Survey response rates are a function of the:

  1. Clarity of instructions, purpose and questions
  2. Motivation of the respondent to respond
  3. Interest of the respondent in the survey
  4. Survey length and ease of completing the survey
  5. Incentives and rewards for completion

Using Exchange and Incentives to Increase Online Survey Response Rates

The process of using survey techniques to obtain information from potential respondents can be viewed as a special case of social exchange. Very simply, social exchange theory asserts that the actions of individuals are motivated by the return (or rewards) these actions are expected to, or usually do, bring from others.

Whether a given behavior occurs is a function of the perceived costs of completing a survey and the rewards (not necessarily monetary) one expects to receive as a result of completing the survey.

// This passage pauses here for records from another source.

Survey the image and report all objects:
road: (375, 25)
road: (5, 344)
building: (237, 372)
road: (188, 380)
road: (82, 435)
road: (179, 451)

Under this theory, survey response rate is increased by meeting three conditions:

  1. The costs for survey response must be minimized.
  2. The rewards for survey response must be maximized.
  3. There must be a belief by potential respondents that such rewards will, in fact, be provided.

Larger incentives for survey completion will generally produce larger response rates. These incentives are often offered in the form of random drawings or incentives to the first 100 respondents to the survey. Respondents generally do not understand the probabilities of winning and like the case of lotteries, respond better to the change of a very attractive incentive. Incentives distributed as drawings allow the researcher to control the costs of the survey and spread the budgeted amount across a large number of respondents.

Using Cognitive Dissonance to Increase Online Survey Response Rates

Cognitive dissonance theory when applied to increasing survey response, integrates a broad range of research efforts on inducement techniques for survey response. As used to explain survey response, the theory postulates that reducing dissonance is an important component of the respond/not respond decision by potential survey respondents.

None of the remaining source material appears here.